Existe racismo em Portugal? A mera pergunta suscita polémicas. Jorge Vala oferece um contributo precioso para um debate honesto acerca do assunto, em “Racismo, Hoje: Portugal em Contexto Europeu” (Fundação Francisco Manuel dos Santos, 2021), mais um volume da colecção Ensaios da Fundação.
O autor, doutorado em Psicologia Social pela Universidade de Lovaina, foi professor catedrático do ISCTE-IUL e é investigador emérito do Instituto de Ciências Sociais da Universidade de Lisboa, tendo já sido distinguido com o Prémio J. P. Codol da European Association of Social Psychology e o Prémio Carreira da Associação Portuguesa de Psicologia. Os seus trabalhos mais recentes centram-se “no estudo da identidade e dos sentimentos de justiça e legitimidade associados aos conflitos decorrentes do racismo, do preconceito e das migrações”.
Este ensaio, escrito numa linguagem muito acessível, tem como objectivo ajudar a “compreender a presença do racismo e da discriminação racial nas sociedades democráticas contemporâneas”, prestando especial atenção à realidade portuguesa. Para alcançá-lo, o autor explica a tendência humana para organizar o conhecimento do mundo em categorias, bem como as consequências da aplicação da categorização a seres humanos, recorrendo a uma grande quantidade de estudos científicos, sempre descritos com grande clareza. Nas suas palavras, “os estereótipos tornam o mundo mais previsível e mais controlável”, sendo “validados pelo consenso social, pela cultura e pelas imagens que nos chegam da história”. Porém, a sua aplicação a pessoas reais é problemática e até letal.
Em particular, a ideia de raça como forma de classificação da diversidade humana sustentou uma ideologia que organizou diferentes grupos numa hierarquia considerada inevitável. Por isso, o racismo não é uma mera questão de atitudes em relação a pessoas com características diferentes: no seu cerne, está a crença na inferioridade de alguns grupos, e este processo de inferiorização envolve relações de dominação, as quais originam discriminação e violência. Após ter sido demonstrada a falta de fundamento biológico do conceito de raça, nos contextos em que tal argumentação se tornou socialmente inaceitável, a ideologia racista sofreu uma mutação, passando a utilizar uma hierarquização de culturas para legitimar as desigualdades entre grupos.

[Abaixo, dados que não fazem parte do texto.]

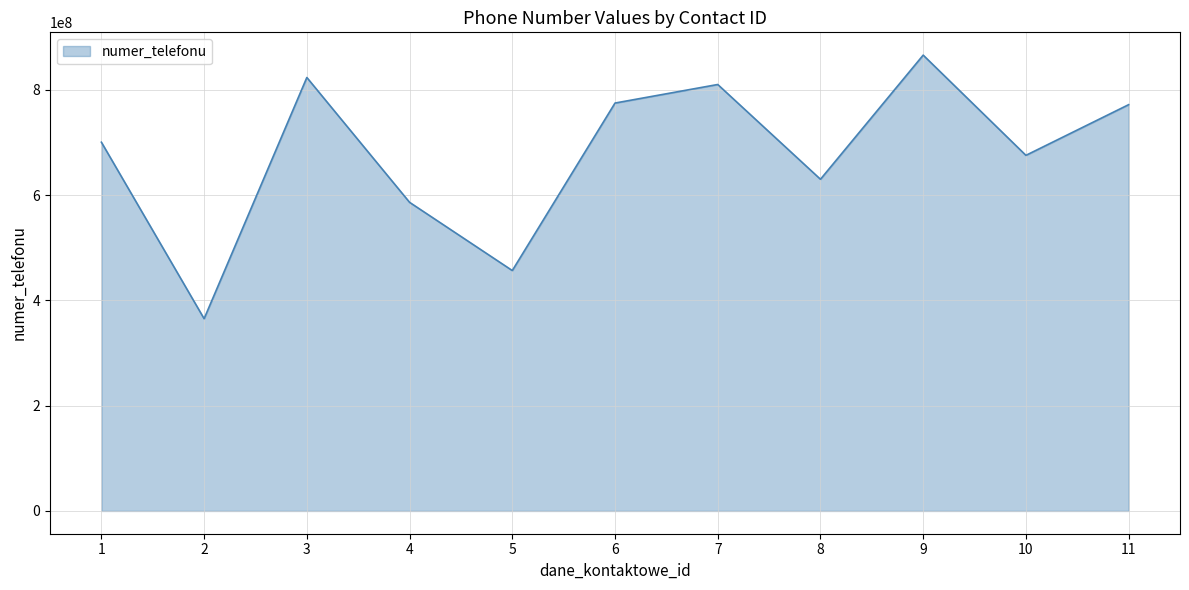

What is the change in value from 8 to 10?

+45458597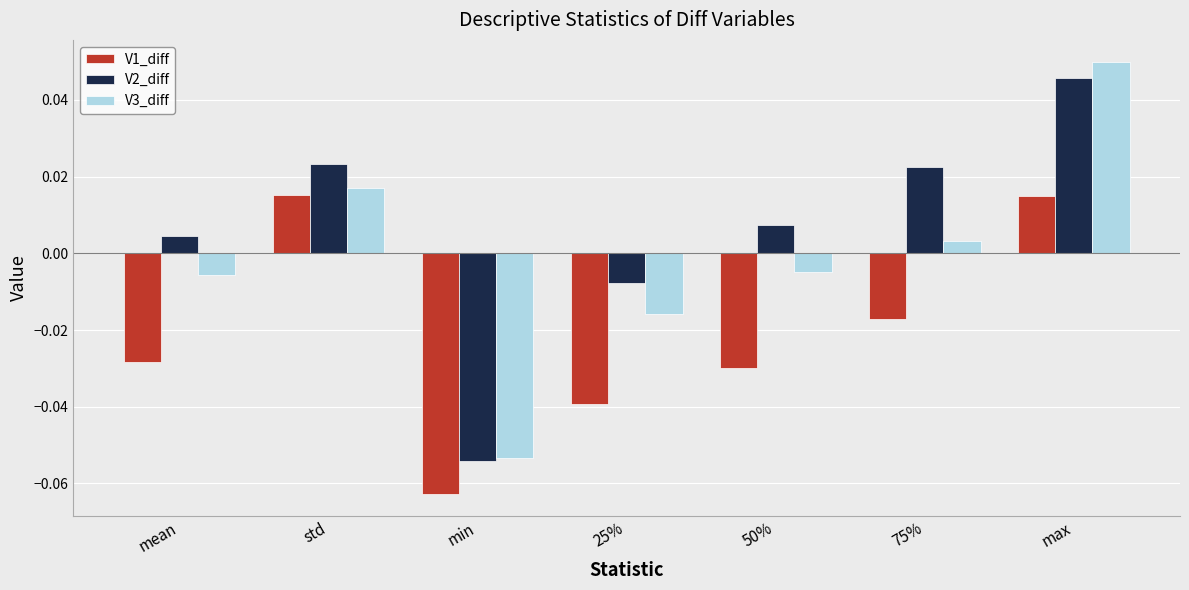

How many groups of bars are there?

7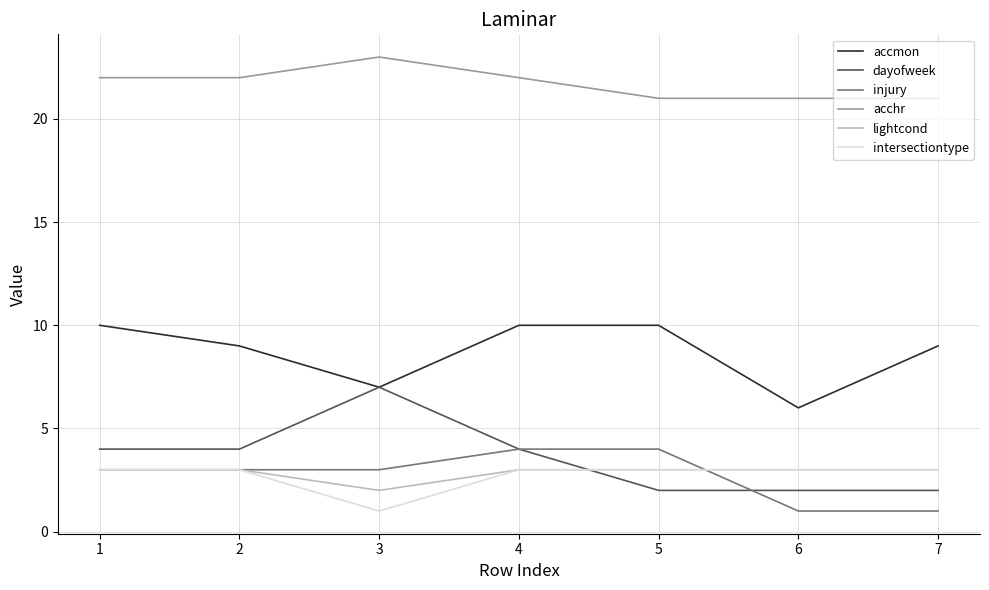

What is the minimum value shown in the chart?

1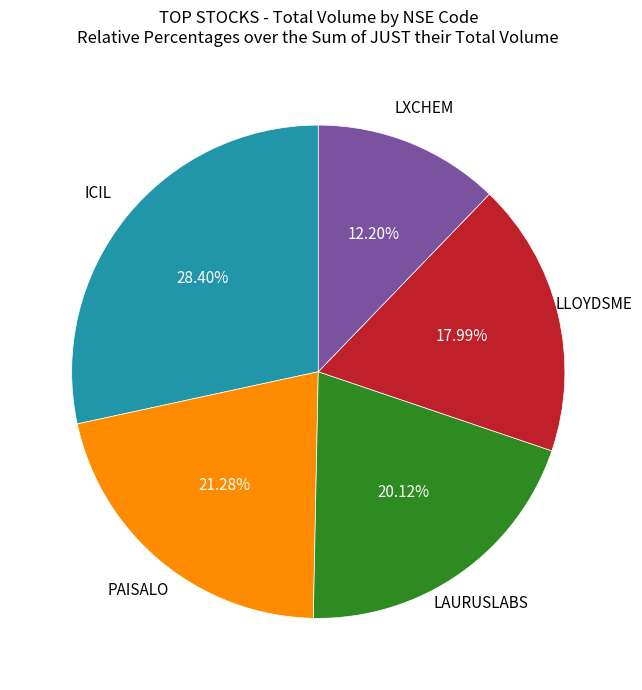

Does any single category account for the majority?

No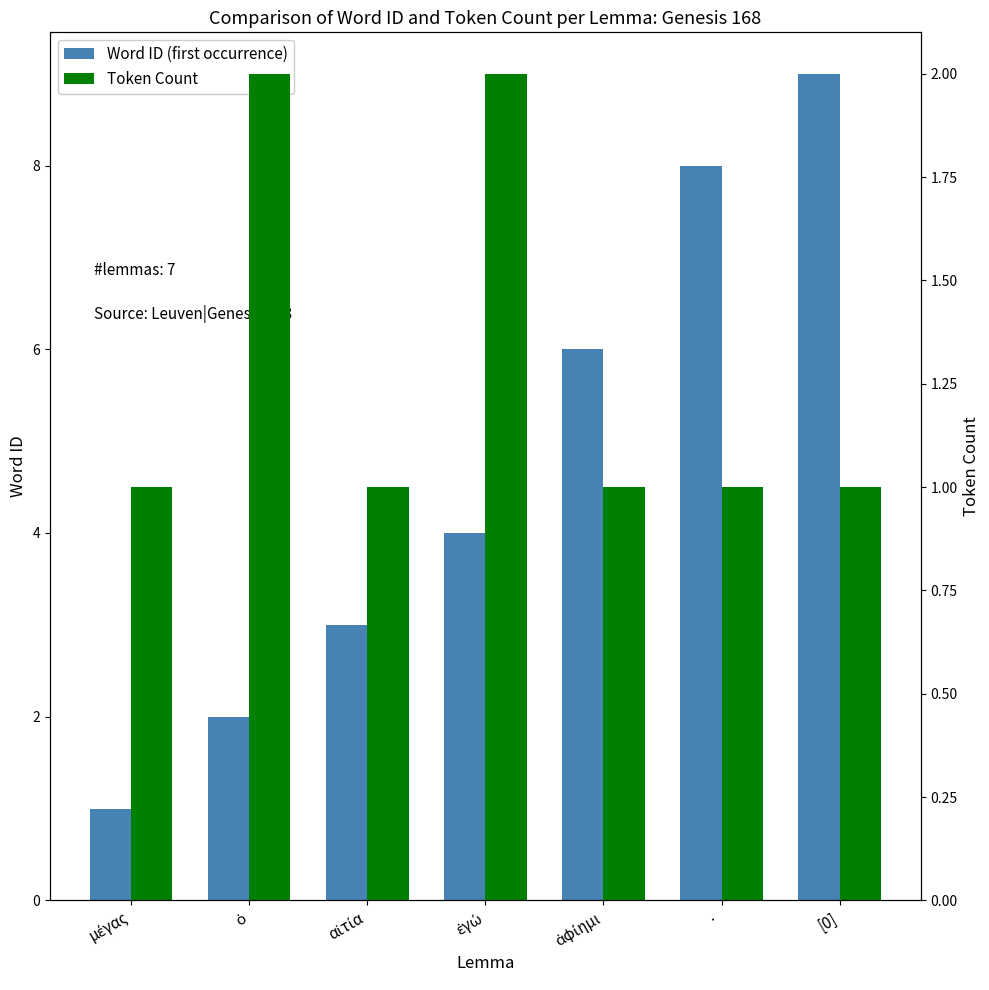

List the labels in order of Word ID (first occurrence) value, largest first.

[0], ·, ἀφίημι, ἐγώ, αἰτία, ὁ, μέγας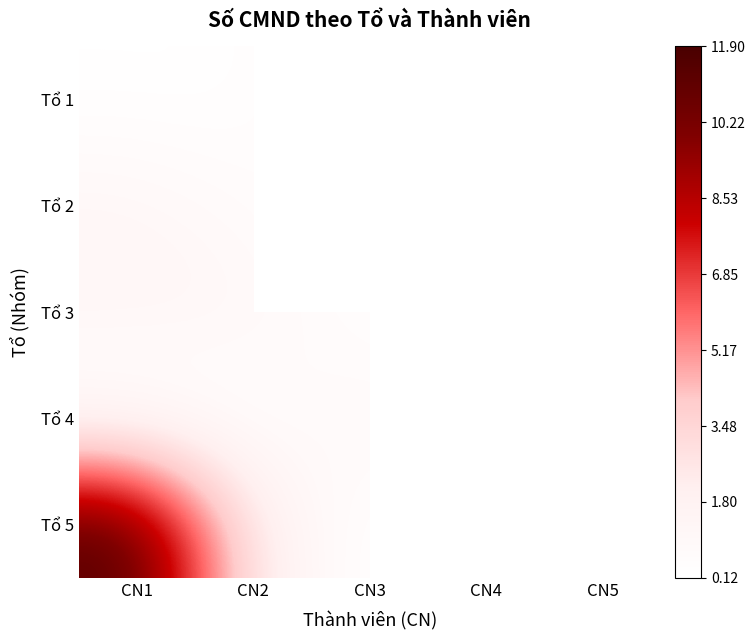

List the labels in order of Tổ 5 value, largest first.

CN1, CN2, CN3, CN4, CN5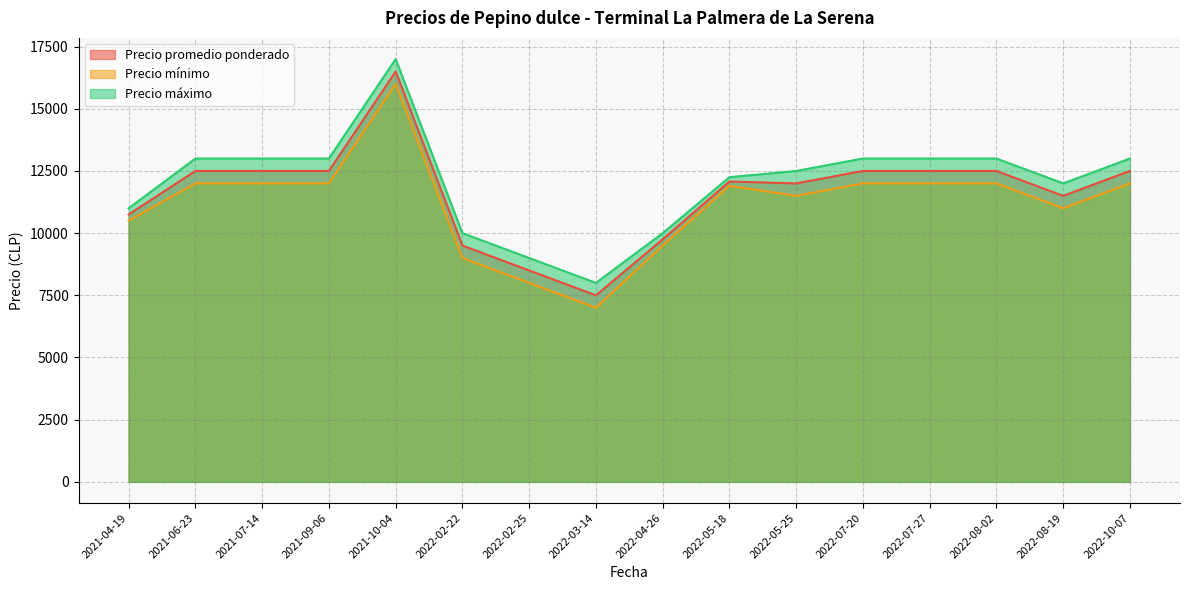

The Precio máximo series shows 20492 at 2022-04-26. True or false?

False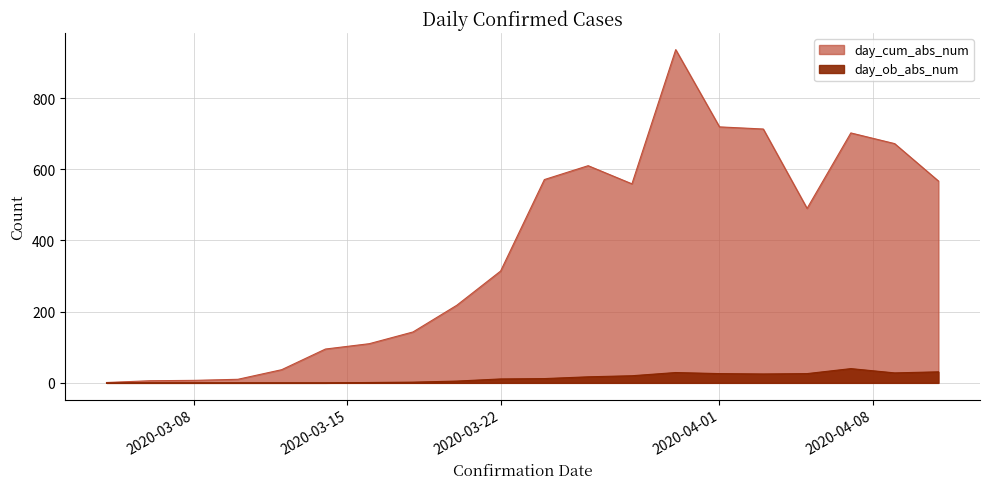

What is the average value of the day_cum_abs_num series?

374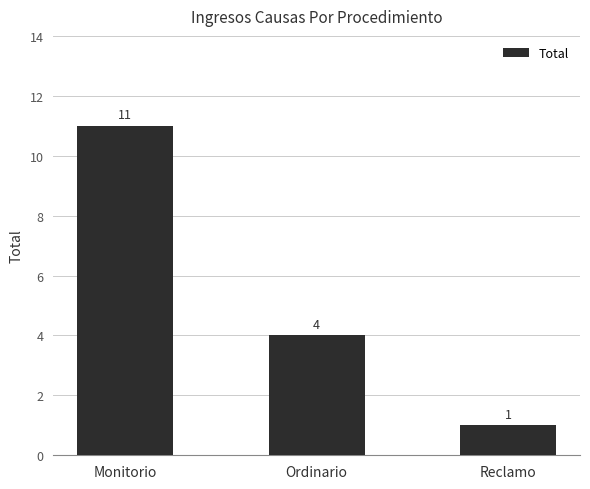

What is the difference between the values at Monitorio and Ordinario?

7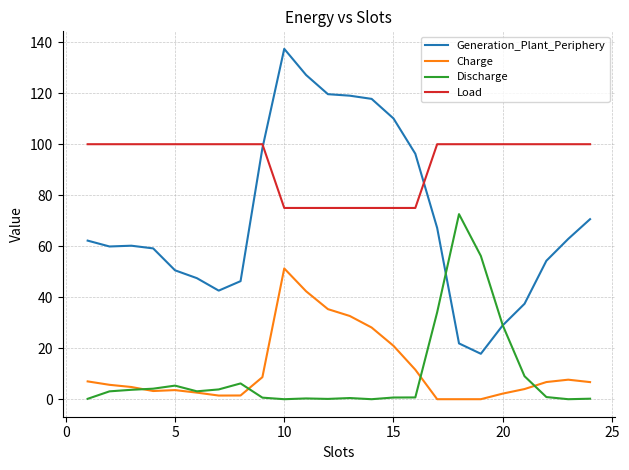

What is the maximum value shown in the chart?

137.4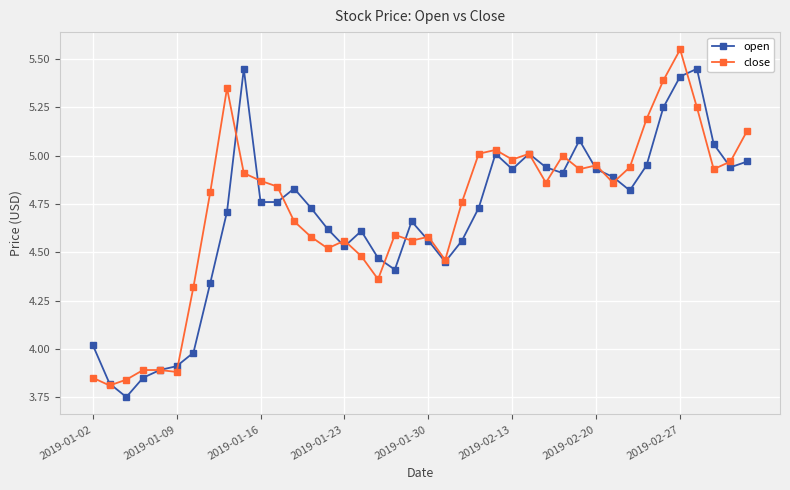

How many values in the close series exceed 4?

34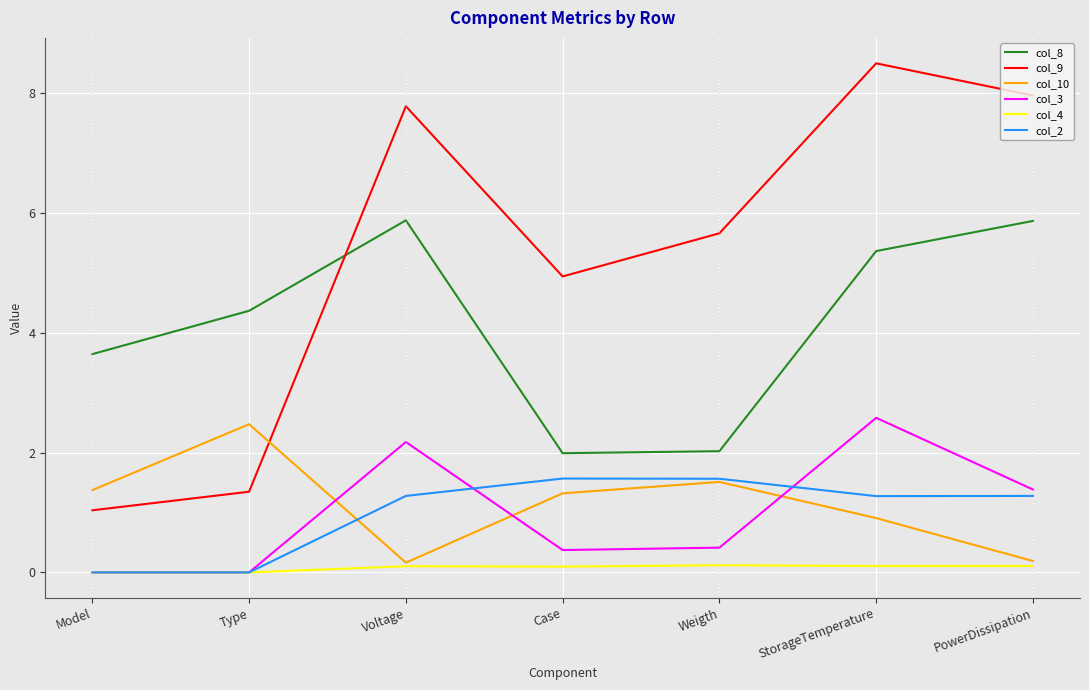

Count the number of categories in the chart.

7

Apesar de toda a evolução científica e social, os inquéritos revelam consistentemente que Portugal é dos países europeus onde maior percentagem de pessoas assume a crença na superioridade de uns grupos relativamente a outros. Porém, o livro alimenta a esperança de um futuro melhor, pois os inquéritos também revelam que “os valores da igualdade recebem sempre maior adesão do que os que estão associados à hierarquia, ao poder e às relações de dominação”. Face à persistência insidiosa dos racismos, é de celebrar o facto de tais crenças já não serem partilhadas pela maioria dos europeus e de existirem obras como esta, que contribuem para um debate público e político esclarecido.